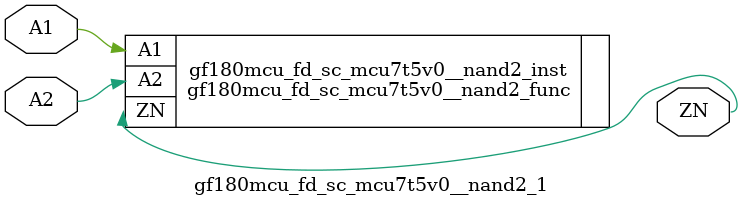
<source format=v>

`ifndef GF180MCU_FD_SC_MCU7T5V0__NAND2_1_V
`define GF180MCU_FD_SC_MCU7T5V0__NAND2_1_V

`include gf180mcu_fd_sc_mcu7t5v0__nand2.v

`ifdef USE_POWER_PINS
module gf180mcu_fd_sc_mcu7t5v0__nand2_1( A2, A1, ZN, VDD, VSS );
inout VDD, VSS;
`else // If not USE_POWER_PINS
module gf180mcu_fd_sc_mcu7t5v0__nand2_1( A2, A1, ZN );
`endif // If not USE_POWER_PINS
input A1, A2;
output ZN;

`ifdef USE_POWER_PINS
  gf180mcu_fd_sc_mcu7t5v0__nand2_func gf180mcu_fd_sc_mcu7t5v0__nand2_inst(.A2(A2),.A1(A1),.ZN(ZN),.VDD(VDD),.VSS(VSS));
`else // If not USE_POWER_PINS
  gf180mcu_fd_sc_mcu7t5v0__nand2_func gf180mcu_fd_sc_mcu7t5v0__nand2_inst(.A2(A2),.A1(A1),.ZN(ZN));
`endif // If not USE_POWER_PINS

`ifndef FUNCTIONAL
	// spec_gates_begin


	// spec_gates_end



   specify

	// specify_block_begin

	// comb arc A1 --> ZN
	 (A1 => ZN) = (1.0,1.0);

	// comb arc A2 --> ZN
	 (A2 => ZN) = (1.0,1.0);

	// specify_block_end

   endspecify

   `endif

endmodule
`endif // GF180MCU_FD_SC_MCU7T5V0__NAND2_1_V

</source>
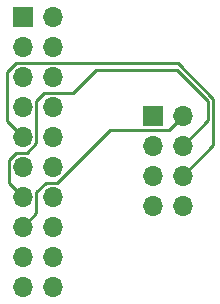
<source format=gbl>
%TF.GenerationSoftware,KiCad,Pcbnew,(5.1.6-0-10_14)*%
%TF.CreationDate,2022-06-04T16:36:40-05:00*%
%TF.ProjectId,programmer_adapter_v2,70726f67-7261-46d6-9d65-725f61646170,rev?*%
%TF.SameCoordinates,Original*%
%TF.FileFunction,Copper,L4,Bot*%
%TF.FilePolarity,Positive*%
%FSLAX46Y46*%
G04 Gerber Fmt 4.6, Leading zero omitted, Abs format (unit mm)*
G04 Created by KiCad (PCBNEW (5.1.6-0-10_14)) date 2022-06-04 16:36:40*
%MOMM*%
%LPD*%
G01*
G04 APERTURE LIST*
%TA.AperFunction,ComponentPad*%
%ADD10R,1.700000X1.700000*%
%TD*%
%TA.AperFunction,ComponentPad*%
%ADD11O,1.700000X1.700000*%
%TD*%
%TA.AperFunction,Conductor*%
%ADD12C,0.250000*%
%TD*%
G04 APERTURE END LIST*
D10*
X69230000Y-54530000D03*
D11*
X71770000Y-54530000D03*
X69230000Y-57070000D03*
X71770000Y-57070000D03*
X69230000Y-59610000D03*
X71770000Y-59610000D03*
X69230000Y-62150000D03*
X71770000Y-62150000D03*
X69230000Y-64690000D03*
X71770000Y-64690000D03*
X69230000Y-67230000D03*
X71770000Y-67230000D03*
X69230000Y-69770000D03*
X71770000Y-69770000D03*
X69230000Y-72310000D03*
X71770000Y-72310000D03*
X69230000Y-74850000D03*
X71770000Y-74850000D03*
X69230000Y-77390000D03*
X71770000Y-77390000D03*
D10*
X80240000Y-62920000D03*
D11*
X82780000Y-62920000D03*
X80240000Y-65460000D03*
X82780000Y-65460000D03*
X80240000Y-68000000D03*
X82780000Y-68000000D03*
X80240000Y-70540000D03*
X82780000Y-70540000D03*
D12*
X85400000Y-61480000D02*
X85400000Y-65380000D01*
X67894200Y-59206798D02*
X68665999Y-58434999D01*
X85400000Y-65380000D02*
X82780000Y-68000000D01*
X68665999Y-58434999D02*
X82354999Y-58434999D01*
X67894200Y-63354200D02*
X67894200Y-59206798D01*
X82354999Y-58434999D02*
X85400000Y-61480000D01*
X69230000Y-64690000D02*
X67894200Y-63354200D01*
X84949990Y-63290010D02*
X82780000Y-65460000D01*
X84949990Y-61699990D02*
X84949990Y-63290010D01*
X69604003Y-66054999D02*
X70405001Y-65254001D01*
X75488800Y-59029600D02*
X82279600Y-59029600D01*
X71079601Y-60974999D02*
X73543401Y-60974999D01*
X68054999Y-68594999D02*
X68054999Y-66665999D01*
X68665999Y-66054999D02*
X69604003Y-66054999D01*
X73543401Y-60974999D02*
X75488800Y-59029600D01*
X68054999Y-66665999D02*
X68665999Y-66054999D01*
X82279600Y-59029600D02*
X84949990Y-61699990D01*
X70405001Y-61649599D02*
X71079601Y-60974999D01*
X70405001Y-65254001D02*
X70405001Y-61649599D01*
X69230000Y-69770000D02*
X68054999Y-68594999D01*
X70405001Y-69395997D02*
X70405001Y-71134999D01*
X71205999Y-68594999D02*
X70405001Y-69395997D01*
X72144003Y-68594999D02*
X71205999Y-68594999D01*
X70405001Y-71134999D02*
X69230000Y-72310000D01*
X81604999Y-64095001D02*
X82780000Y-62920000D01*
X76644001Y-64095001D02*
X81604999Y-64095001D01*
X72144003Y-68594999D02*
X76644001Y-64095001D01*
M02*

</source>
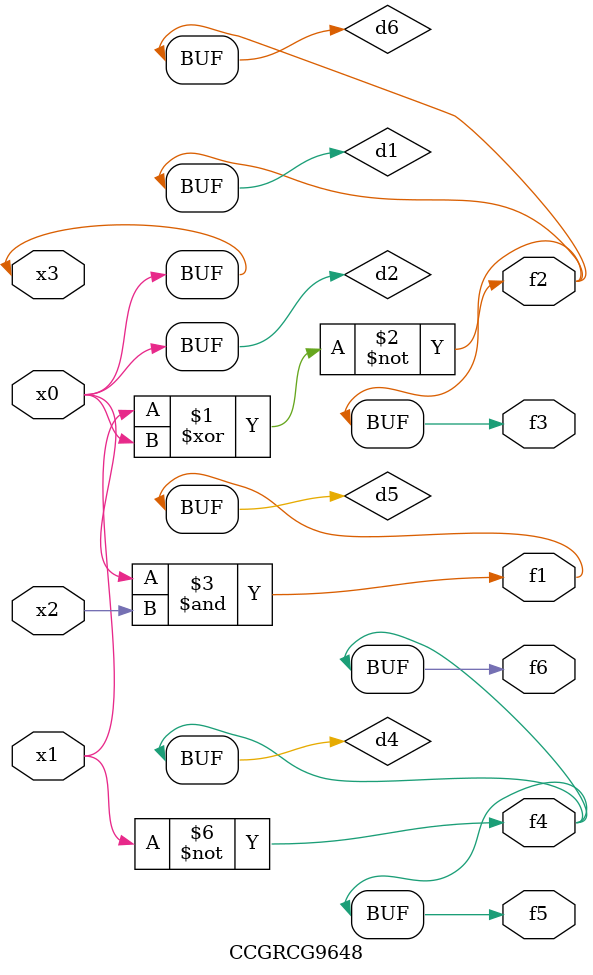
<source format=v>
module CCGRCG9648(
	input x0, x1, x2, x3,
	output f1, f2, f3, f4, f5, f6
);

	wire d1, d2, d3, d4, d5, d6;

	xnor (d1, x1, x3);
	buf (d2, x0, x3);
	nand (d3, x0, x2);
	not (d4, x1);
	nand (d5, d3);
	or (d6, d1);
	assign f1 = d5;
	assign f2 = d6;
	assign f3 = d6;
	assign f4 = d4;
	assign f5 = d4;
	assign f6 = d4;
endmodule

</source>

★ ★ ★ ★ ★ ★ ★

Please reproduce the lines exactly from the one containing "X70405001Y-71134999D02*" through the last line of the data above, and keep the pictures out.

X70405001Y-71134999D02*
X69230000Y-72310000D01*
X81604999Y-64095001D02*
X82780000Y-62920000D01*
X76644001Y-64095001D02*
X81604999Y-64095001D01*
X72144003Y-68594999D02*
X76644001Y-64095001D01*
M02*

</source>
<source format=v>
module CCGRCG9648(
	input x0, x1, x2, x3,
	output f1, f2, f3, f4, f5, f6
);

	wire d1, d2, d3, d4, d5, d6;

	xnor (d1, x1, x3);
	buf (d2, x0, x3);
	nand (d3, x0, x2);
	not (d4, x1);
	nand (d5, d3);
	or (d6, d1);
	assign f1 = d5;
	assign f2 = d6;
	assign f3 = d6;
	assign f4 = d4;
	assign f5 = d4;
	assign f6 = d4;
endmodule

</source>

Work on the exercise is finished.